**** Extracted entries ****

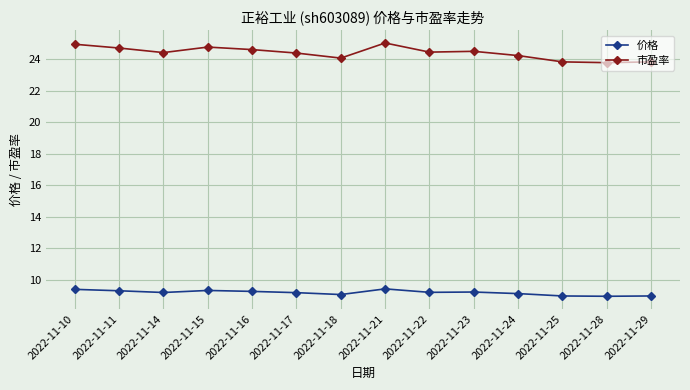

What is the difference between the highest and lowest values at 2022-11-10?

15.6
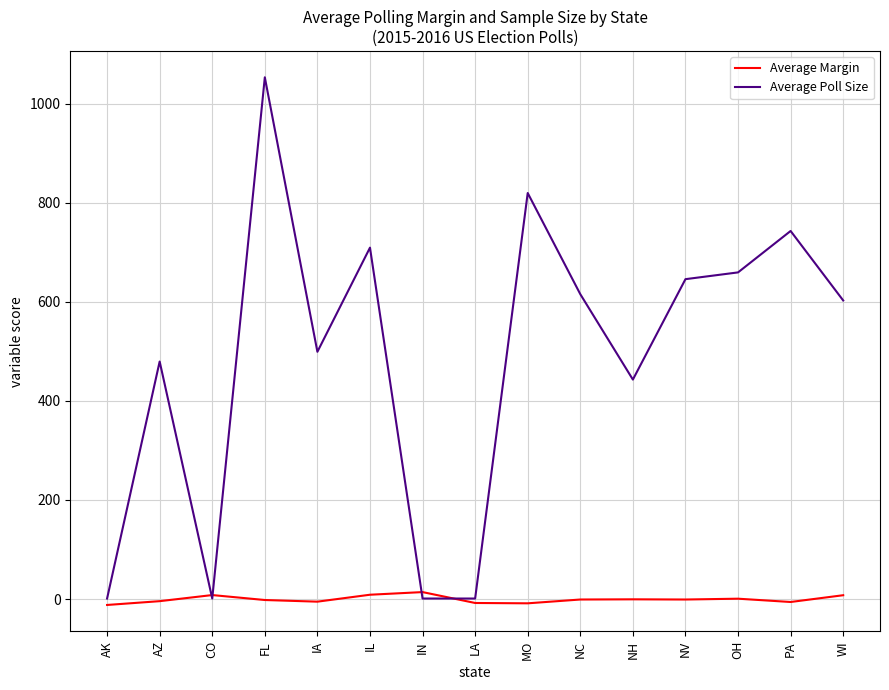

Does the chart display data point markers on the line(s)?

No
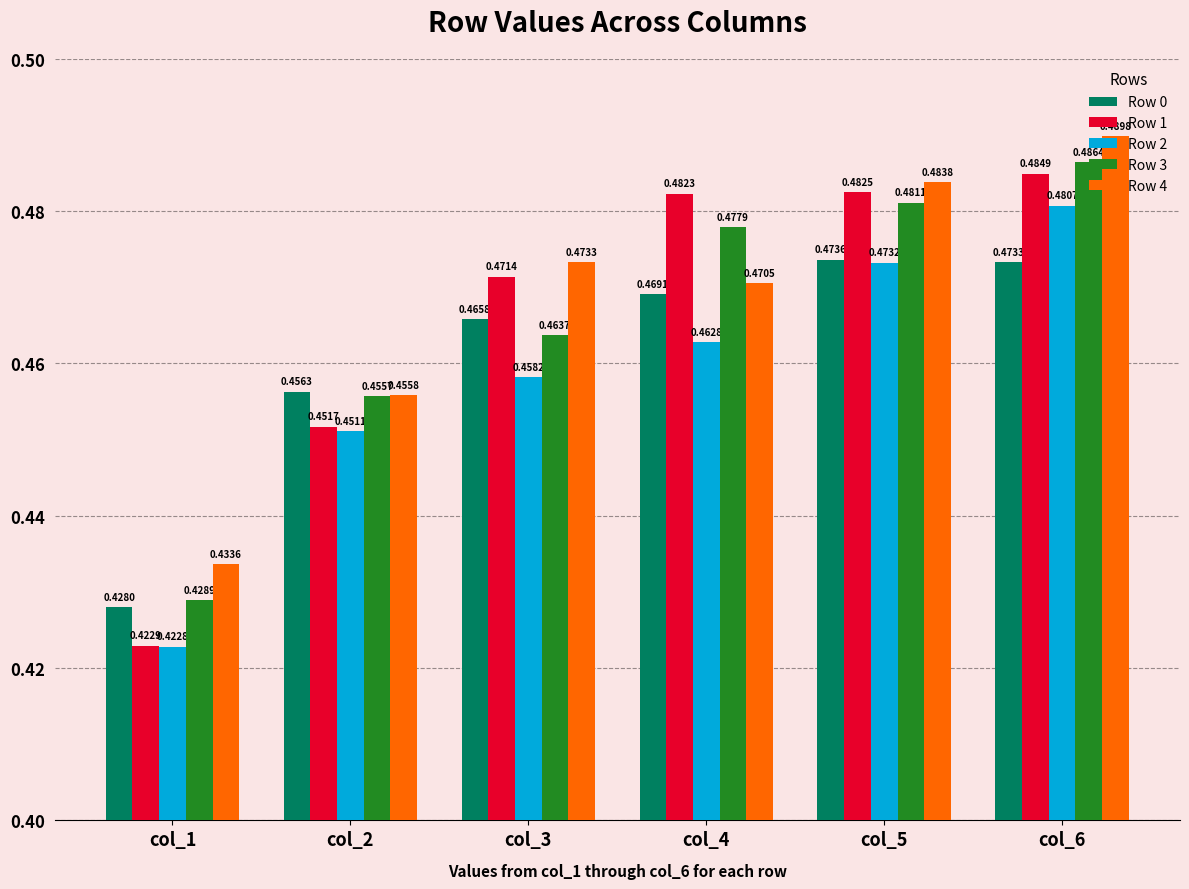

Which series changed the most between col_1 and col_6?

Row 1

****

* **Work required**
Set out the rows above as a JSON list of strings, with one string for each line and no entries for blank lines. Leave the pictures out of the list.

* **Problem solution**
[
  "What is the difference between the highest and lowest values at 2022-11-10?",
  "15.6",
  "Does the chart display data point markers on the line(s)?",
  "No",
  "Which series changed the most between col_1 and col_6?",
  "Row 1"
]